Que se passe t-il avec Roland Emmerich ? Habitué des stratosphères du box-office, l’expert en films catastrophes a été couronné de succès pendant 13 ans entre 96 et 2009, de Independance Day à 2012. Depuis, c’est la descente aux enfers, ayant d’abord subit un coup du sort avec White House Down, sortant à peine quelques mois après le bien meilleur Chute de la Maison Blanche qui de fait avait un scénario pratiquement identique, annihilant l’intérêt des spectateurs. Ont suivi ID Resurgence, suite du mythe mais qui n’atteint pas la moitié des chiffres de l’orignal malgré 20 ans d’inflation (donc moins du tiers des entrées) et aussi Midway, un film de guerre qui fut là encore un échec commercial, et qui aurait pu être le pire de sa carrière sans ce dernier film en date. Environs 60M$ dans le monde en fin de carrière pour un budget avant marketing de 150M$, soit un déficit de près de 170M$ une fois enlevé les frais de distributions et ajouté les coûts de publicité.

Après les aliens, les dinosaures géants, le froid ou encore la liquéfaction de nos plaques tectoniques, la Terre va affronter une menace toujours plus grande, toujours plus folle : la Lune. En effet, une force mystérieuse semble propulser notre satellite tout droit vers notre planète. Les anciens astronautes Fowler et Harper (Halle Berry et Patrick Wilson) vont alors faire équipe avec le scientifique amateur Houseman (John Bradley) pour comprendre l’origine de l’imminent cataclysme et potentiellement sauver l’humanité.

Alors oui, comme d’habitude le scénario est une catastrophe absolue sur le plan scientifique, et on atteint des sommets de connerie en la matière. Oui, encore et toujours les personnages sont des stéréotypes en puissances d’un niveau de bravitude égal à un patriotisme des plus exacerbé. On pourrait prendre un carnet de note, réfléchir à tous les clichés les plus flingués du genre, les poncifs les plus éculés de l’histoire de la science-fiction, et ce serait assurément un grand chelem tant le film fait ce qu’on attend de lui à la nanoparticule près.
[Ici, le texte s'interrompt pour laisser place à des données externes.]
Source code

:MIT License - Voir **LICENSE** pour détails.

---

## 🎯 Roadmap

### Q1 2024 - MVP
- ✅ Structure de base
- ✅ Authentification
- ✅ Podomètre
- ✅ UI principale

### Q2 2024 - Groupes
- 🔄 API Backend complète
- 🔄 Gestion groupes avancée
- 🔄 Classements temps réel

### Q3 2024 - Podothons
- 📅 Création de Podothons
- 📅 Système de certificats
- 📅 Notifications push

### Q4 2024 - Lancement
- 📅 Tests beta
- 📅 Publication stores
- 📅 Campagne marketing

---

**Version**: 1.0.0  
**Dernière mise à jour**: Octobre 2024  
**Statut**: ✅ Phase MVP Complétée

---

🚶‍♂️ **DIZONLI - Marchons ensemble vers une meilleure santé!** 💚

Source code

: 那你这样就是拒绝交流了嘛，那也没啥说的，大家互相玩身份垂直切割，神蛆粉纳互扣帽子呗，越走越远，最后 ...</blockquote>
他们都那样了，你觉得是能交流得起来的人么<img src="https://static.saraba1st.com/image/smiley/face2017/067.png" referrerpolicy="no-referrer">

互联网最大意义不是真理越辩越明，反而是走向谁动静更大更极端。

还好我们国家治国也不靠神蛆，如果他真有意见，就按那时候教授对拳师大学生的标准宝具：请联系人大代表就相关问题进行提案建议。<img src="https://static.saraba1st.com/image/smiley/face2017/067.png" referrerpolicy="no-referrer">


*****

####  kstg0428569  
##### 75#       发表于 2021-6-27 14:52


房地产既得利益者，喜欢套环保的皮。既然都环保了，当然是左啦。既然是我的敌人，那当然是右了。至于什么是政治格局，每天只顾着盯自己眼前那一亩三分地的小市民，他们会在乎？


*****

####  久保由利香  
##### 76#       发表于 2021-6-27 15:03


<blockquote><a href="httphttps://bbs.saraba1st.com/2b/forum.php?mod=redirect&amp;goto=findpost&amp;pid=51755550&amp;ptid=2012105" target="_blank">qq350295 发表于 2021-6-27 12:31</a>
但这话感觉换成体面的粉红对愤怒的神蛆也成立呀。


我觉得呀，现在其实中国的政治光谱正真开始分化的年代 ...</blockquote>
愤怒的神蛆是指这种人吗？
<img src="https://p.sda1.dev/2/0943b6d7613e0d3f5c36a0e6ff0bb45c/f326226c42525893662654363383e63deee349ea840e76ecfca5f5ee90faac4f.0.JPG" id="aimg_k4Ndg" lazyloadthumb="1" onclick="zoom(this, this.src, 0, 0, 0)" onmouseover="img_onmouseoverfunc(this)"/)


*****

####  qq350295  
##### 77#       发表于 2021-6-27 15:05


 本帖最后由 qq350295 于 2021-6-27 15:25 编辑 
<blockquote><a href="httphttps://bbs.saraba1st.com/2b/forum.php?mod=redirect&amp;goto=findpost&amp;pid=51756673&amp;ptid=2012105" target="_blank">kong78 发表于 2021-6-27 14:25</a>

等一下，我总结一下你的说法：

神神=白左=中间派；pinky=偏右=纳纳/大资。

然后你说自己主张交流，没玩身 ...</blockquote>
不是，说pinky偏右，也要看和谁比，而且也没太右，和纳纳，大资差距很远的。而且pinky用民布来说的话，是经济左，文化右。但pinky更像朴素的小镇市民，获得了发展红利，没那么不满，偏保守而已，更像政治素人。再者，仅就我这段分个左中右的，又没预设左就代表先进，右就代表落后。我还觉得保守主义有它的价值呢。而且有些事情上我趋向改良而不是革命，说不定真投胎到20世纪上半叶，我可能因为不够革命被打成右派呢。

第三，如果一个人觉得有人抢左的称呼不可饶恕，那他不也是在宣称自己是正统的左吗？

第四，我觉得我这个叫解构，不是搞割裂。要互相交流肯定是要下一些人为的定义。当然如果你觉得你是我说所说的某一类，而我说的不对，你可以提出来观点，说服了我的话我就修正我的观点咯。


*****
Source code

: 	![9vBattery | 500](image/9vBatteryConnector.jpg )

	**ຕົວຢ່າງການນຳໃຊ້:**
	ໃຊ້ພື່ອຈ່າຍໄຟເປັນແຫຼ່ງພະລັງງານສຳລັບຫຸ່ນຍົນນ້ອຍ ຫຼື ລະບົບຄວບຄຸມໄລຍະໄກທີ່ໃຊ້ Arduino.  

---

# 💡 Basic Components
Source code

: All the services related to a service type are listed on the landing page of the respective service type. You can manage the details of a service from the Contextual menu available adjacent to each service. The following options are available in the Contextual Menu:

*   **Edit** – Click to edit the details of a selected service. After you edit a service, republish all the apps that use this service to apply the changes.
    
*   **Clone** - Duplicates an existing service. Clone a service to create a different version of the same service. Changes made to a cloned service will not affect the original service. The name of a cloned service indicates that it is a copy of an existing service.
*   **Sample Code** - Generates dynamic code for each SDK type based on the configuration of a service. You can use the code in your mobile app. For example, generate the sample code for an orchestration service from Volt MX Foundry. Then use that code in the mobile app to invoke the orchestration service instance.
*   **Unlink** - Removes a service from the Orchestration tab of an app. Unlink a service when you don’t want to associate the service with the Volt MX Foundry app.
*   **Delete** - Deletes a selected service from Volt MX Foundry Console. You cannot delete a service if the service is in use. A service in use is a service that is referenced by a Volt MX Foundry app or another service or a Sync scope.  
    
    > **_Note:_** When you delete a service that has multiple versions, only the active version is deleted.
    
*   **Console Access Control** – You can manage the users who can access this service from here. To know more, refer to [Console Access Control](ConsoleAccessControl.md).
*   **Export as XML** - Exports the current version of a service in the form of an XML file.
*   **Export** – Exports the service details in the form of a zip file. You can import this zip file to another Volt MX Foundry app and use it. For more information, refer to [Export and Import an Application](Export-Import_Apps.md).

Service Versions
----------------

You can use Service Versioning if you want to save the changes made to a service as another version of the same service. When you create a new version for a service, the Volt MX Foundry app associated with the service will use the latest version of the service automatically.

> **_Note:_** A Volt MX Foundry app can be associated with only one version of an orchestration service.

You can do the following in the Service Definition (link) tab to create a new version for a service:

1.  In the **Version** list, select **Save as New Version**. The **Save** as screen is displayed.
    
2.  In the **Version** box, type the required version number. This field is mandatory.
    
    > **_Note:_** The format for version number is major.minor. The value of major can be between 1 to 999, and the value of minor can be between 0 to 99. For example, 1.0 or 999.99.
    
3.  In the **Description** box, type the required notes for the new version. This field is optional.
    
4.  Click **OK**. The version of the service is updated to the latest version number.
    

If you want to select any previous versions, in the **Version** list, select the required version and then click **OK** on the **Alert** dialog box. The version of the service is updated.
Mais est-ce si consternant ? Est-on réellement en droit d’attendre autre chose de ce genre de film ? Le problème reste l’art et la manière, et plus le temps passe et plus la répétition devient pesante, sujette à la critique facile. Par rapport à il y a 20 ans en arrière, le spectateur n’est plus aussi facilement impressionnable, et pour du grand spectacle de destruction il faut aller bien au delà. Il paraîtrait que les sociétés d’effets spéciaux sont débordées de par les reports liés au covid, et que c’est pour cela que nombre de blockbusters récents déçoivent visuellement. Toujours est-il que nombre de fonds verts sont bien trop criards, comme si le film n’avait utilisé strictement aucun décors naturel et que chaque grand espace était numérique. Les sorties spatiales ne sont pas au niveau d’un Ad Astra, les séquences de destruction sont en dessous de 2012, et globalement le film manque ironiquement d’envergure. On reste sur du très grand spectacle assez jouissif par certains moments, mais pas assez impactant et l’écriture paresseuse fini par peser.